Directions for this task
An unchanged copy of every record below, without pictures, is the goal.

————

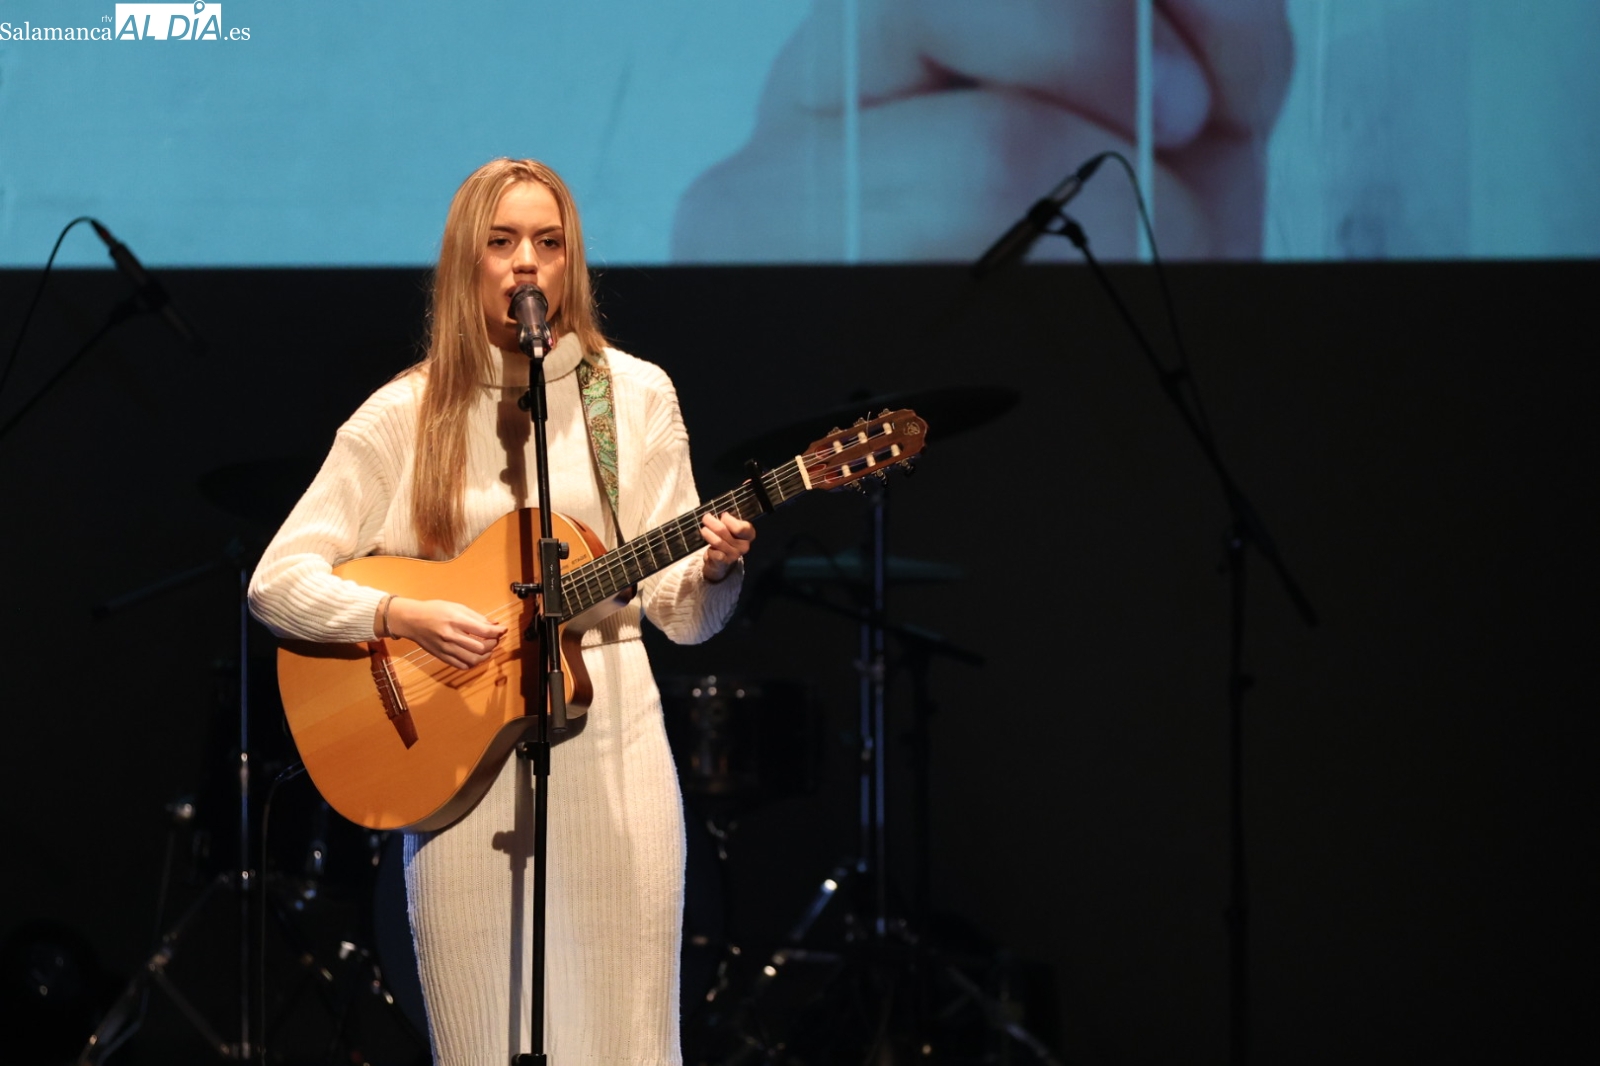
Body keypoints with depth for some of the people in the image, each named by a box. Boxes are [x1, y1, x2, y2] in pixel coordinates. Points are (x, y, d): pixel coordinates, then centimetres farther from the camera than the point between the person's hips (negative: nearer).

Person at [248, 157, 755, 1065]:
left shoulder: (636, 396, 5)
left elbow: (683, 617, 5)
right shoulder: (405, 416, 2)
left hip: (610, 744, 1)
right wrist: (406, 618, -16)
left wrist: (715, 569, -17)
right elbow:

————

Response to the exercise
Body keypoints with depth for some of the people in the image, each named by a box. Boxes are [x1, y1, x2, y2] in pixel coordinates. Points are (x, y, d): pixel coordinates, then centimetres farther from the camera than the point between the person's hips (negative: nearer).

Person at [248, 157, 755, 1065]:
left shoulder: (636, 396, 5)
left elbow: (683, 617, 5)
right shoulder: (405, 416, 2)
left hip: (610, 744, 1)
right wrist: (406, 618, -16)
left wrist: (715, 569, -17)
right elbow:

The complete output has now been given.